On a USB flash drive, one end of the device is fitted with a single Standard-A USB plug; some flash drives additionally offer a micro USB or USB-C plug, facilitating data transfers between different devices.
Technology
Inside the casing is a small printed circuit board, which has some power circuitry and a small number of surface-mounted integrated circuits. Typically, one of these ICs provides an interface between the USB connector and the onboard memory, while the other is the flash memory. Drives typically use the USB mass storage device class to communicate with the host.Flash memory
Flash memory combines a number of older technologies, with lower cost, lower power consumption and small size made possible by advances in semiconductor device fabrication technology. The memory storage is based on earlier EPROM and EEPROM technologies. These had limited capacity, were slow for both reading and writing, required complex high-voltage drive circuitry, and could be re-written only after erasing the entire contents of the chip.Hardware designers later developed EEPROMs with the erasure region broken up into smaller "fields" that could be erased individually without affecting the others.

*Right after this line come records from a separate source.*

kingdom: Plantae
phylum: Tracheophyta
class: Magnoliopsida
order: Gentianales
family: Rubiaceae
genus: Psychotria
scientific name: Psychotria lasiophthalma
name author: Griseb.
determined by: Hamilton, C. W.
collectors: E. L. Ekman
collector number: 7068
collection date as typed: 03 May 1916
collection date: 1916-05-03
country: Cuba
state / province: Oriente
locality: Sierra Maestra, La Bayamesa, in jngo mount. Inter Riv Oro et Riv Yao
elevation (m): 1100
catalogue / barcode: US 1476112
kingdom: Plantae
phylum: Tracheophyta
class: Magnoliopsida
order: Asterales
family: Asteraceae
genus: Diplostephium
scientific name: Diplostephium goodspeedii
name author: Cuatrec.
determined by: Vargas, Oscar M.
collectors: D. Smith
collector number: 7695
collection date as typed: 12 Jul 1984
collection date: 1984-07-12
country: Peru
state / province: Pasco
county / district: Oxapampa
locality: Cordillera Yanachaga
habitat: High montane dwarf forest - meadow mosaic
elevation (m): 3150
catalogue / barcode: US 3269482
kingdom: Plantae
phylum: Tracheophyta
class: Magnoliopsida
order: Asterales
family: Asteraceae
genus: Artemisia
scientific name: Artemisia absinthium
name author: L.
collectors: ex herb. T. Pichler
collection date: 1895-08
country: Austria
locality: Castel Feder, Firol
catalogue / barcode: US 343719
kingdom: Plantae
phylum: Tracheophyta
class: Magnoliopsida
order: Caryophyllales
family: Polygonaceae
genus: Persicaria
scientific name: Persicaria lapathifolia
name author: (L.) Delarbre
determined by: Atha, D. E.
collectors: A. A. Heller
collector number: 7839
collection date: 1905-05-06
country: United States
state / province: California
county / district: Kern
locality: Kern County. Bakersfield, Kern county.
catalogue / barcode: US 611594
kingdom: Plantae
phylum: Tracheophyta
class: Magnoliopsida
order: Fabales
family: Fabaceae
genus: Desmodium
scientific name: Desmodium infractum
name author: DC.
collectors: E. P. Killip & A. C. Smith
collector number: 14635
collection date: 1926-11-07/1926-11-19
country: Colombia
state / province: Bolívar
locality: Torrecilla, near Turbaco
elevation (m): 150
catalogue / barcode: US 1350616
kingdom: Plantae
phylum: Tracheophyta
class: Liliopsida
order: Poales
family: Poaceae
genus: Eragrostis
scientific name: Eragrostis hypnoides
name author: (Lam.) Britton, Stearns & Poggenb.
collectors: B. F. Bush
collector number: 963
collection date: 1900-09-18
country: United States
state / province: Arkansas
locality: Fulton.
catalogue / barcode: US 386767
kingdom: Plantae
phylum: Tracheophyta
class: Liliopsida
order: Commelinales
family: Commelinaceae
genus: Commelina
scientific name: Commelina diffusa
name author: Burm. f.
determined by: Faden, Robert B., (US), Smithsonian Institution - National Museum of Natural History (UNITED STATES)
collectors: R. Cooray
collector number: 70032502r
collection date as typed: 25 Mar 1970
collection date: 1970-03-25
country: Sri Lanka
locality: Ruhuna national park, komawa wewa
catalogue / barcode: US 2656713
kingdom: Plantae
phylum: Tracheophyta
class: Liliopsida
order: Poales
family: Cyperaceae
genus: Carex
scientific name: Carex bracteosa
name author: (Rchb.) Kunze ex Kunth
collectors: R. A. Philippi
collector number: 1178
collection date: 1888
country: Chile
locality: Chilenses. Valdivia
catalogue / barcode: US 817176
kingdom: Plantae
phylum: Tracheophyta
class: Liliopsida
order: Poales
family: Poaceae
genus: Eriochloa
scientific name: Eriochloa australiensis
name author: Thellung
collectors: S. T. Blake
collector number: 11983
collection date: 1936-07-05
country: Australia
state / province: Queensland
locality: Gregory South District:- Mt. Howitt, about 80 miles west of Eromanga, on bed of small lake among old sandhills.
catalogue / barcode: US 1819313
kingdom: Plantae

Altering the contents of a particular memory location involved copying the entire field into an off-chip buffer memory, erasing the field, modifying the data as required in the buffer, and re-writing it into the same field. This required considerable computer support, and PC-based EEPROM flash memory systems often carried their own dedicated microprocessor system. Flash drives are more or less a miniaturized version of this.
The development of high-speed serial data interfaces such as USB made semiconductor memory systems with serially accessed storage viable, and the simultaneous development of small, high-speed, low-power microprocessor systems allowed this to be incorporated into extremely compact systems. Serial access requires far fewer electrical connections for the memory chips than parallel access, simplifying the manufacture of multi-gigabyte drives.
Computers access flash memory systems very much like hard disk drives, where the controller system has full control over where information is actually stored. The actual EEPROM writing and erasure processes are, however, still very similar to the earlier systems described above.
Many low-cost MP3 players simply add extra software and a battery to a standard flash memory control microprocessor so it can also serve as a music playback decoder. Most of these players can also be used as a conventional flash drive, for storing files of any type.